ASSIGNMENT
Format every line of text in the material below as a numbered list, omitting blank lines and leaving the pictures out of the answer.

Dataset items
BEGIN

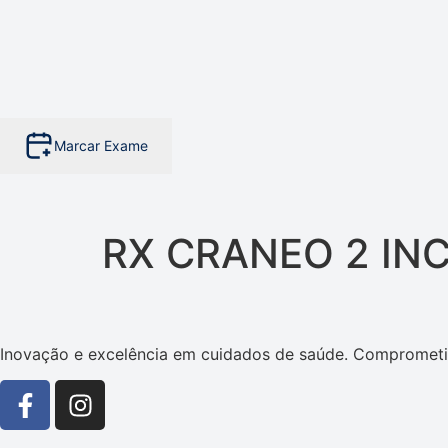
Marcar Exame
RX CRANEO 2 IN
Inovação e excelência em cuidados de saúde. Comprometi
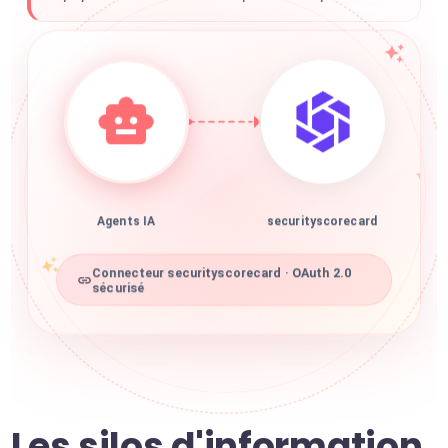
Agents IA
securityscorecard
Connecteur securityscorecard · OAuth 2.0
sécurisé
Les silos d'information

END

RESPONSE
1. Marcar Exame
2. RX CRANEO 2 IN
3. Inovação e excelência em cuidados de saúde. Comprometi
4. Agents IA
5. securityscorecard
6. Connecteur securityscorecard · OAuth 2.0
7. sécurisé
8. Les silos d'information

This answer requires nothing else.